In short, I agree with you that only playing with demerits actually is
not enough like I first thought. And also that we should be as few
restrictive as possible when discarding layouts, because we will always
find problematic documents for which there is not many solutions.

Cheers,
Vincent

[1] http://wiki.apache.org/xmlgraphics-fop/FootnotesAndBeforeFloats

Luca Furini a écrit :
> Vincent Hennebert wrote:
> 
>> Hi Luca,
> 
> Hi!
> 
>> I had a look at your patch and have several comments:
>> - I see you re-enabled the noBreakBetween method; I don't think it's
>>   a good solution because it artificially prevents some nodes to be
>>   created, which even if bad may be necessary for some complex
>>   documents. See for example the attached fo file.
> 
> Right, it is quite an unlucky document!
> 
> Anyway, I still think that a footnote should be placed in a page
> following its citation only if there isn't really any other option: for
> example, the citation is inside a large block of unbreakable text, and
> the footnote itself is a large unbreakable block, and their cumulative
> height is taller than the page height (a situation that will surely
> happen sooner or later ;-) , but is quite more unlikely than your example).
> 
> I think your example would not look so bad in the context of a page with
> some book-like width and height: yes, there would be quite a large space
> between the last content line and the first footnote line, but I think
> many users would prefer such an output to one having the footnote placed
> in the following page.
> 
>> I also documented
>>   a similar problem on the wiki [1]. While it makes the testcases work
>>   it actually creates some bad layout in other cases.
> 
> The one in the 4.1 / footnote section? It's a very interesting one,
> although I think it's quite another story.
> 
> While in the previous example we have two valid options, and the
> algorithm chooses the ugliest one, here we have the algorithm a priori
> discarding the option that would be the best one. I think we could call
> this a bug, as there can be no doubt concerning what a user would expect.
> 
> I'm attaching [check; double check; look again; yes, it's there!] a
> testcase showing this kind of layout problem.

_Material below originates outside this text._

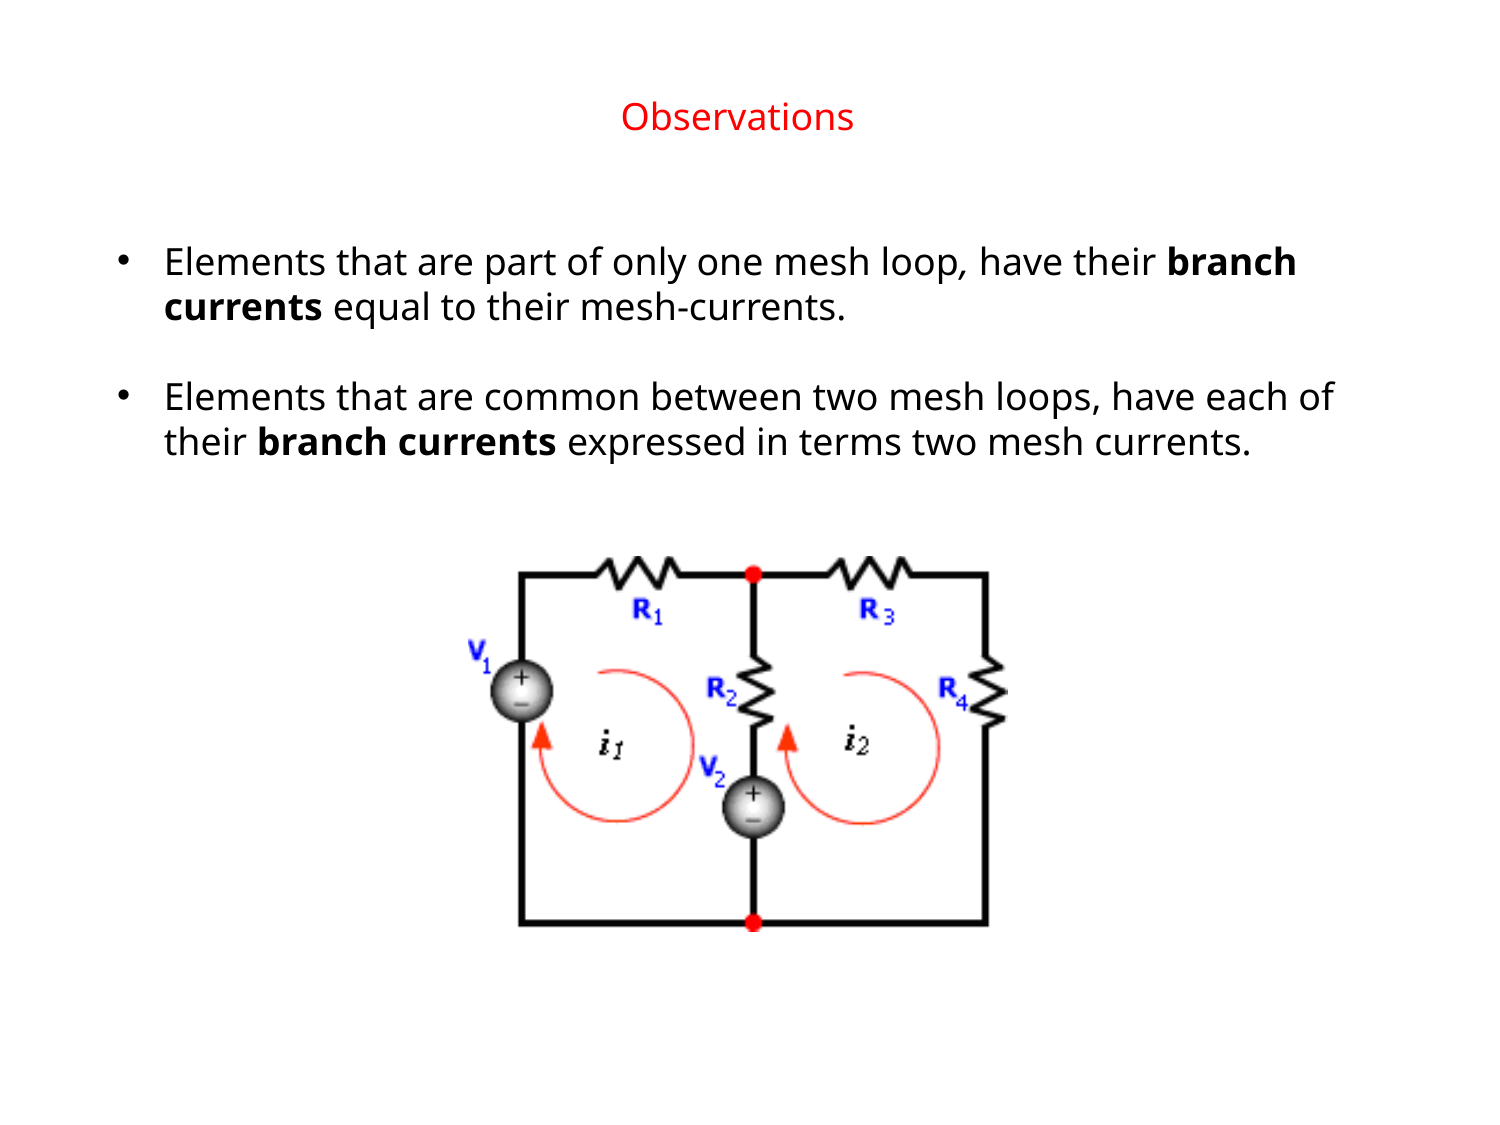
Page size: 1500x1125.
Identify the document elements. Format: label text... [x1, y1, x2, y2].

picture [467, 556, 1008, 933]
text_box Elements that are part of only one mesh loop, have their branch currents equal to their mesh-currents. Elements that are common between two mesh loops, have each of their branch currents expressed in terms two mesh currents. [102, 230, 1374, 470]
text_box Observations [605, 85, 870, 145]
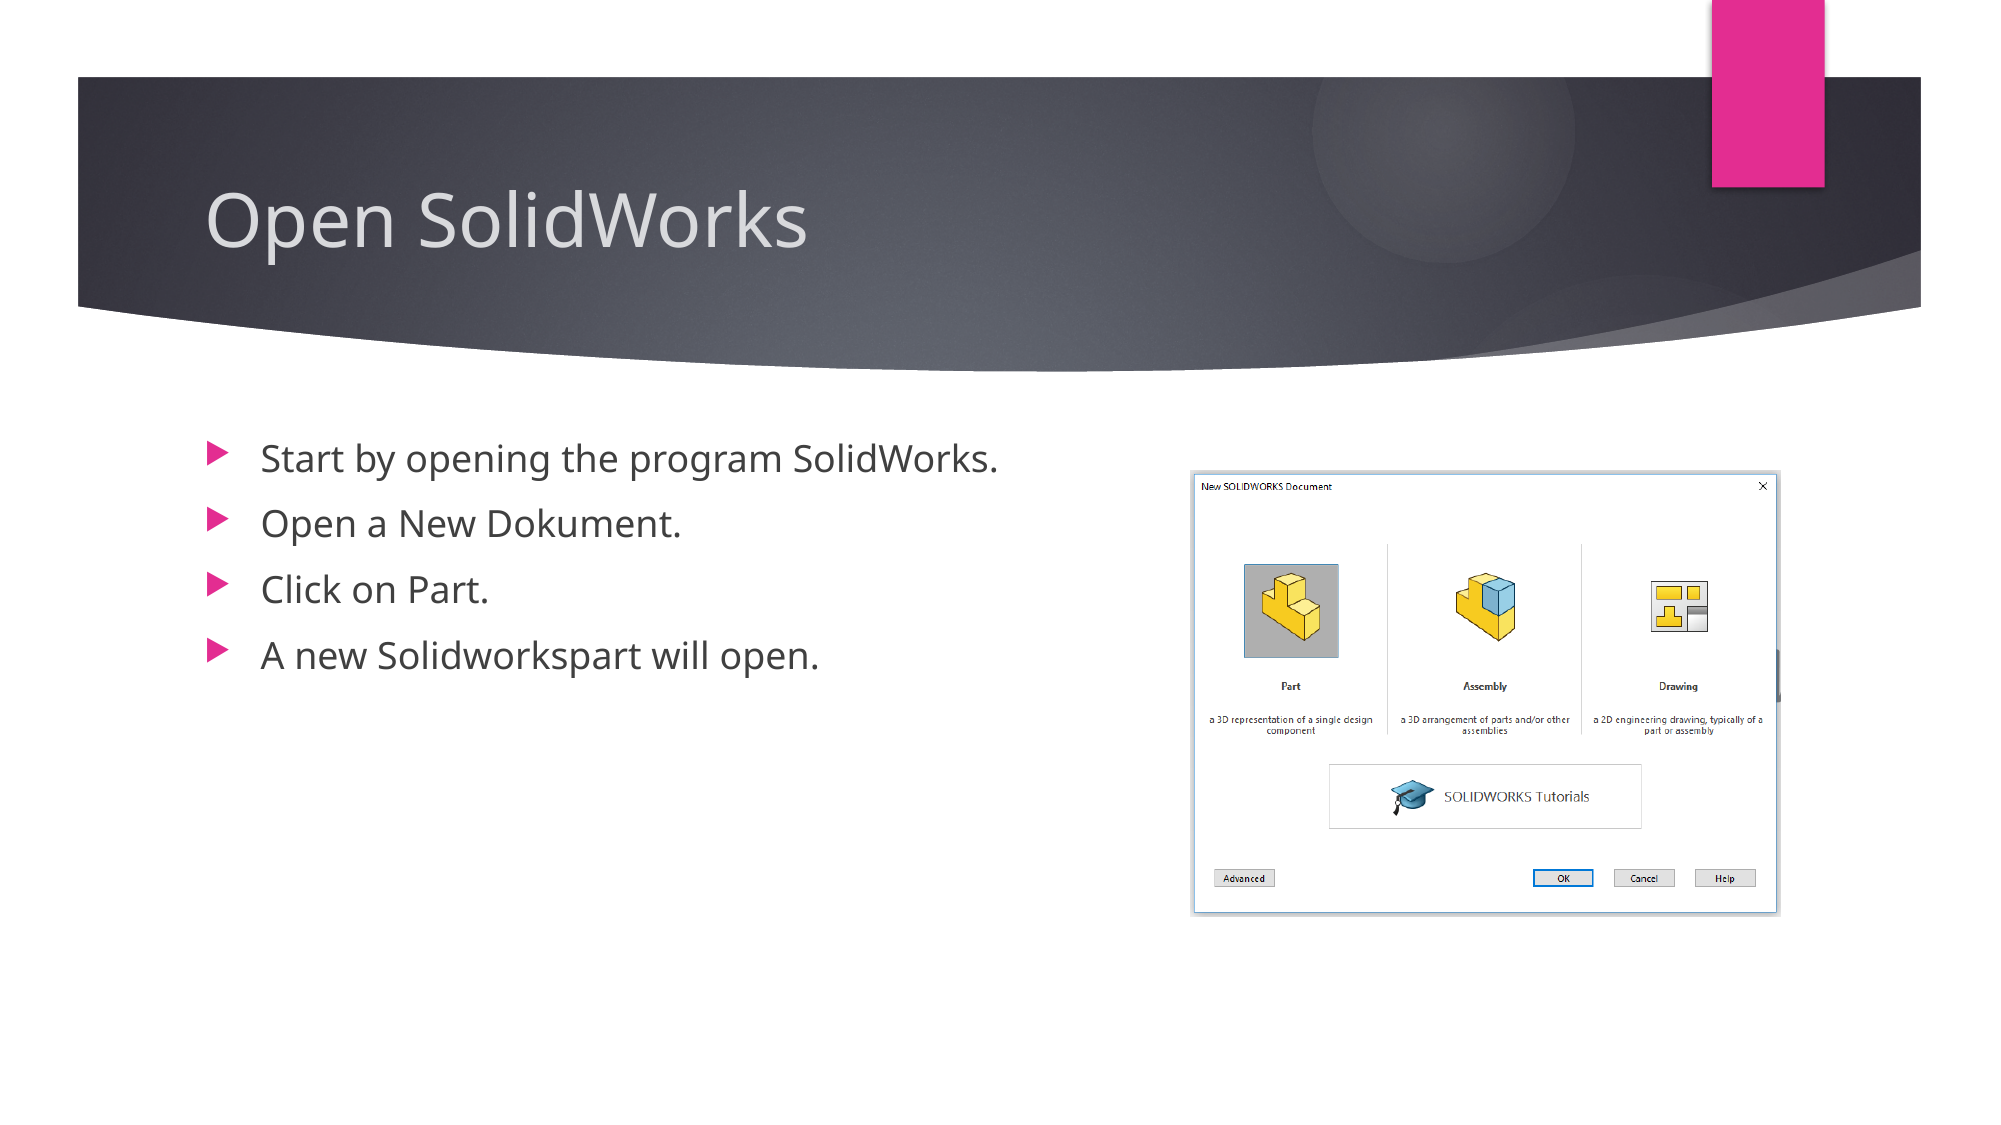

Trunk leaves an empty
> space between the last content line and the first footnote one, the
> float branch places two more content lines, filling the empty space, and
> the patched branch behaves the same way.
> 
>> [snip on the other good remarks]
>>
>> My feeling is that the Knuth algorithm can nicely handle such problems
>> already as is. It's just a matter of defining the right demerits for
>> deferred footnotes, and give a chance to too-short nodes with
>> non-deferred footnotes to be considered WRT normal nodes with deferred
>> ones.
> 
> Demerits could not be enough: if there isn't any object with some
> stretch or shrink and the footnotes / floats do not fit exactly in the
> page but the content lines do, too-short nodes will only be considered
> when there is a restart and there isn't any deactivated node. Maybe we
> should be less restrictive on the ratio-based selection criterion.
> 
>> I seem to remember that there was also a problem with flushing
>> floats on the last page (footnotes were unnecessarily deferred). I'd
>> have to dig deeper into that. I'll try to illustrate my ideas in a patch
>> in the next days.
> 
> Ok, I'm looking forward to see it!